Nota nell'antichità come la “bianca sposa del Mediterraneo”, è la capitale e il cuore pulsante della Libia. In origine il suo nome indicava le tre principali città della colonia romana, oggi è rimasto a designare solo una di esse, ma non potrebbe essere più appropriato. Tre, infatti, sono le anime dell'odierna Tarabulus (per noi Tripoli): la città antica, quella dell'avventura coloniale italiana e le espansioni moderne, caratterizzate da un profilo che tende sempre più ad alzarsi, con il gruppo delle cinque torri di Dhat al-Imad e la nuovissima torre della Rivoluzione (burj al-Fath).
Turistica, eppure splendida, la medina, la parte antica dell'abitato, con i suoi vicoli stretti che si aprono all'improvviso davanti a splendide moschee, minareti che chiamano alla preghiera, torri, hammam, taverne fumose... e ancora profumi di arancio e fiori secchi, mercati affollati di compratori, di odori forti, di anziani commercianti ai quali ci si può rivolgere (anche in italiano) per informazioni e aneddoti sulla città.

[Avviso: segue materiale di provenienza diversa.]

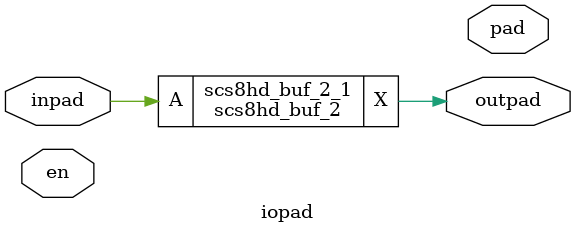
<source format=v>
(* blackbox *)
module scs8hd_inv_1 (input A, output Y); endmodule
(* blackbox *)
module scs8hd_inv_2 (input A, output Y); endmodule
(* blackbox *)
module scs8hd_inv_4 (input A, output Y); endmodule
(* blackbox *)
module scs8hd_buf_1(input A, output X); endmodule
(* blackbox *)
module scs8hd_buf_2(input A, output X); endmodule
(* blackbox *)
module scs8hd_buf_4(input A, output X); endmodule
(* blackbox *)
module scs8hd_or2_1(input A, input B, output X); endmodule
(* blackbox *)
module scs8hd_mux2_1(input A0, input A1, input S, output X); endmodule
(* blackbox *)
module scs8hd_dfrtp_1(input CLK, input D, input RESETB, output Q); endmodule
(* blackbox *)
module scs8hd_dfrbp_1(input CLK, input D, input RESETB, output Q, output QN); endmodule

module iopad(input en, input inpad, output outpad, output pad);
  (* blackbox *)
  scs8hd_buf_2 scs8hd_buf_2_1(.A(inpad),.X(outpad));
endmodule

</source>
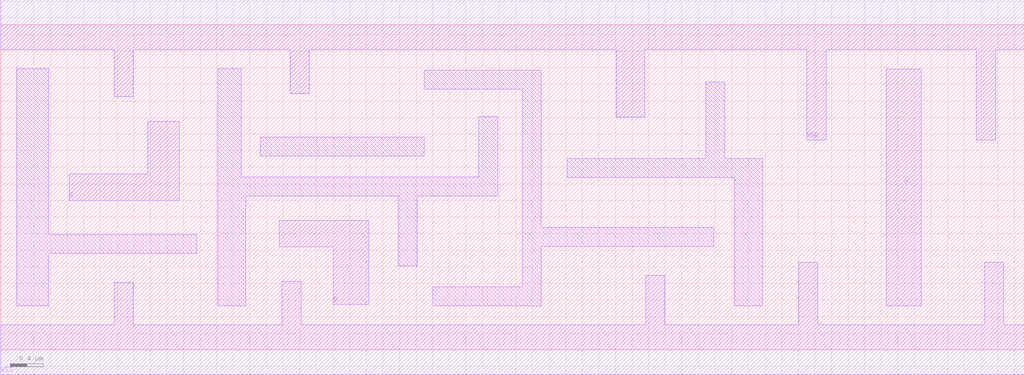
<source format=lef>
# Copyright 2022 GlobalFoundries PDK Authors
#
# Licensed under the Apache License, Version 2.0 (the "License");
# you may not use this file except in compliance with the License.
# You may obtain a copy of the License at
#
#      http://www.apache.org/licenses/LICENSE-2.0
#
# Unless required by applicable law or agreed to in writing, software
# distributed under the License is distributed on an "AS IS" BASIS,
# WITHOUT WARRANTIES OR CONDITIONS OF ANY KIND, either express or implied.
# See the License for the specific language governing permissions and
# limitations under the License.

MACRO gf180mcu_fd_sc_mcu7t5v0__latq_2
  CLASS core ;
  FOREIGN gf180mcu_fd_sc_mcu7t5v0__latq_2 0.0 0.0 ;
  ORIGIN 0 0 ;
  SYMMETRY X Y ;
  SITE GF018hv5v_mcu_sc7 ;
  SIZE 12.32 BY 3.92 ;
  PIN D
    DIRECTION INPUT ;
    ANTENNAGATEAREA 0.552 ;
    PORT
      LAYER METAL1 ;
        POLYGON 3.35 1.24 4 1.24 4 0.55 4.43 0.55 4.43 1.56 3.35 1.56  ;
    END
  END D
  PIN E
    DIRECTION INPUT ;
    USE clock ;
    ANTENNAGATEAREA 0.736 ;
    PORT
      LAYER METAL1 ;
        POLYGON 0.825 1.8 2.15 1.8 2.15 2.75 1.77 2.75 1.77 2.12 0.825 2.12  ;
    END
  END E
  PIN Q
    DIRECTION OUTPUT ;
    ANTENNADIFFAREA 1.0608 ;
    PORT
      LAYER METAL1 ;
        POLYGON 10.66 0.53 11.08 0.53 11.08 3.38 10.66 3.38  ;
    END
  END Q
  PIN VDD
    DIRECTION INOUT ;
    USE power ;
    SHAPE ABUTMENT ;
    PORT
      LAYER METAL1 ;
        POLYGON 0 3.62 1.365 3.62 1.365 3.05 1.595 3.05 1.595 3.62 2.36 3.62 3.485 3.62 3.485 3.085 3.715 3.085 3.715 3.62 5.1 3.62 7.41 3.62 7.41 2.805 7.75 2.805 7.75 3.62 9.17 3.62 9.705 3.62 9.705 2.53 9.935 2.53 9.935 3.62 11.745 3.62 11.745 2.53 11.975 2.53 11.975 3.62 12.32 3.62 12.32 4.22 9.17 4.22 5.1 4.22 2.36 4.22 0 4.22  ;
    END
  END VDD
  PIN VSS
    DIRECTION INOUT ;
    USE ground ;
    SHAPE ABUTMENT ;
    PORT
      LAYER METAL1 ;
        POLYGON 0 -0.3 12.32 -0.3 12.32 0.3 12.075 0.3 12.075 1.055 11.845 1.055 11.845 0.3 9.835 0.3 9.835 1.055 9.605 1.055 9.605 0.3 7.995 0.3 7.995 0.895 7.765 0.895 7.765 0.3 3.615 0.3 3.615 0.825 3.385 0.825 3.385 0.3 1.595 0.3 1.595 0.815 1.365 0.815 1.365 0.3 0 0.3  ;
    END
  END VSS
  OBS
      LAYER METAL1 ;
        POLYGON 0.19 0.53 0.575 0.53 0.575 1.16 2.36 1.16 2.36 1.39 0.575 1.39 0.575 3.39 0.19 3.39  ;
        POLYGON 3.125 2.335 5.1 2.335 5.1 2.565 3.125 2.565  ;
        POLYGON 2.61 0.53 2.95 0.53 2.95 1.855 4.785 1.855 4.785 1.01 5.015 1.01 5.015 1.855 5.985 1.855 5.985 2.81 5.755 2.81 5.755 2.085 2.895 2.085 2.895 3.39 2.61 3.39  ;
        POLYGON 5.1 3.14 6.275 3.14 6.275 0.76 5.2 0.76 5.2 0.53 6.505 0.53 6.505 1.245 8.58 1.245 8.58 1.475 6.505 1.475 6.505 3.37 5.1 3.37  ;
        POLYGON 6.82 2.075 8.83 2.075 8.83 0.53 9.17 0.53 9.17 2.305 8.715 2.305 8.715 3.225 8.485 3.225 8.485 2.305 6.82 2.305  ;
  END
END gf180mcu_fd_sc_mcu7t5v0__latq_2

</source>
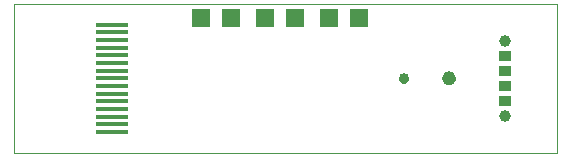
<source format=gbs>
G75*
G70*
%OFA0B0*%
%FSLAX24Y24*%
%IPPOS*%
%LPD*%
%AMOC8*
5,1,8,0,0,1.08239X$1,22.5*
%
%ADD10C,0.0000*%
%ADD11C,0.0335*%
%ADD12C,0.0453*%
%ADD13R,0.0640X0.0640*%
%ADD14R,0.0390X0.0360*%
%ADD15C,0.0390*%
%ADD16R,0.1064X0.0178*%
D10*
X004510Y003328D02*
X004510Y008318D01*
X022630Y008318D01*
X022630Y003328D01*
X004510Y003328D01*
X017363Y005828D02*
X017365Y005852D01*
X017371Y005875D01*
X017380Y005897D01*
X017393Y005917D01*
X017408Y005935D01*
X017427Y005950D01*
X017448Y005962D01*
X017470Y005970D01*
X017493Y005975D01*
X017517Y005976D01*
X017541Y005973D01*
X017563Y005966D01*
X017585Y005956D01*
X017605Y005943D01*
X017622Y005926D01*
X017636Y005907D01*
X017647Y005886D01*
X017655Y005863D01*
X017659Y005840D01*
X017659Y005816D01*
X017655Y005793D01*
X017647Y005770D01*
X017636Y005749D01*
X017622Y005730D01*
X017605Y005713D01*
X017585Y005700D01*
X017563Y005690D01*
X017541Y005683D01*
X017517Y005680D01*
X017493Y005681D01*
X017470Y005686D01*
X017448Y005694D01*
X017427Y005706D01*
X017408Y005721D01*
X017393Y005739D01*
X017380Y005759D01*
X017371Y005781D01*
X017365Y005804D01*
X017363Y005828D01*
X018801Y005828D02*
X018803Y005856D01*
X018809Y005884D01*
X018818Y005910D01*
X018831Y005936D01*
X018847Y005959D01*
X018867Y005979D01*
X018889Y005997D01*
X018913Y006012D01*
X018939Y006023D01*
X018966Y006031D01*
X018994Y006035D01*
X019022Y006035D01*
X019050Y006031D01*
X019077Y006023D01*
X019103Y006012D01*
X019127Y005997D01*
X019149Y005979D01*
X019169Y005959D01*
X019185Y005936D01*
X019198Y005910D01*
X019207Y005884D01*
X019213Y005856D01*
X019215Y005828D01*
X019213Y005800D01*
X019207Y005772D01*
X019198Y005746D01*
X019185Y005720D01*
X019169Y005697D01*
X019149Y005677D01*
X019127Y005659D01*
X019103Y005644D01*
X019077Y005633D01*
X019050Y005625D01*
X019022Y005621D01*
X018994Y005621D01*
X018966Y005625D01*
X018939Y005633D01*
X018913Y005644D01*
X018889Y005659D01*
X018867Y005677D01*
X018847Y005697D01*
X018831Y005720D01*
X018818Y005746D01*
X018809Y005772D01*
X018803Y005800D01*
X018801Y005828D01*
D11*
X017511Y005828D03*
D12*
X019008Y005828D03*
D13*
X016010Y007828D03*
X015010Y007828D03*
X013885Y007828D03*
X012885Y007828D03*
X011760Y007828D03*
X010760Y007828D03*
D14*
X020885Y006578D03*
X020885Y006078D03*
X020885Y005578D03*
X020885Y005078D03*
D15*
X020885Y004578D03*
X020885Y007078D03*
D16*
X007791Y007107D03*
X007791Y006851D03*
X007791Y006595D03*
X007791Y006339D03*
X007791Y006083D03*
X007791Y005828D03*
X007791Y005572D03*
X007791Y005316D03*
X007791Y005060D03*
X007791Y004804D03*
X007791Y004548D03*
X007791Y004292D03*
X007791Y004036D03*
X007791Y007363D03*
X007791Y007619D03*
M02*

</source>
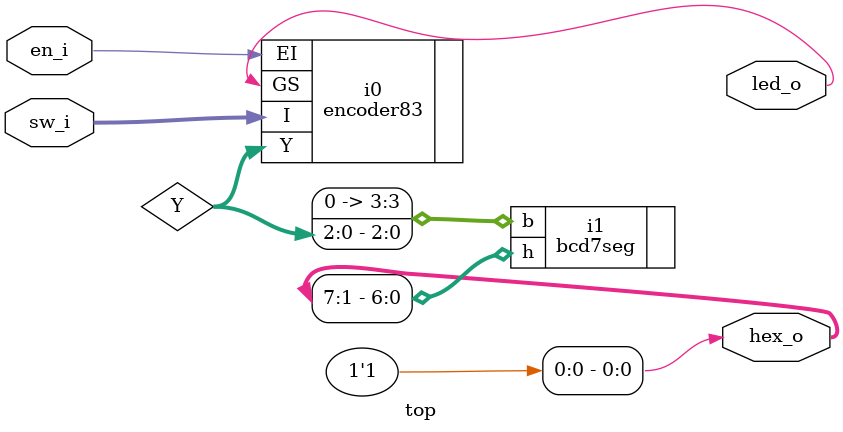
<source format=v>
`timescale 1ps/1ps

module top(
   input      [7:0]       sw_i   ,
   input                  en_i  ,
   
   output                 led_o,  //输出指示led
   output     [7:0]       hex_o  //输出指示数码管
);

   wire     [2:0]       Y   ;

  encoder83 i0(
     .I(sw_i),//input
     .EI(en_i),// 使能
     .Y(Y),// output
     .GS(led_o)// 扩展端 or 输出指示
);
   assign hex_o[0]=1'b1;
   wire [3:0] b;
   bcd7seg i1(
      .b({1'b0,Y}),
      .h(hex_o[7:1])
   );


endmodule

</source>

Fra la medina e i quartieri coloniali si apre la piazza Verde (as-Sahah al-Khadrah), il cuore nevralgico di Tripoli. Ideale punto di partenza per una visita alla città, è un angolo estremamente suggestivo dove, sullo sfondo del mare e del Castello Rosso (Assai al-Hamra), accanto al quale è l'imperdibile Museo archeologico, si intersecano atmosfere e immagini di carretti e automobili, vicoli sterrati e ampie strade. La “città bianca” della ricostruzione coloniale è cresciuta nell'oasi intorno alla centro storico, dove prima erano solo palme, pozzi e alcune tombe di marabutti. Teatri, eleganti alberghi, casinò, il ricordo della “dolce vita” degli anni Trenta, delle passeggiate lungomare e delle feste nelle ville immerse nei palmeti. Atmosfere che fanno rivivere il ricordo di quando Tripoli era il “bel suol d'amore” di molti italiani e fanno scordare che Tripoli è anche il cuore pulsante del proibizionismo e della rivoluzione di Gheddafi.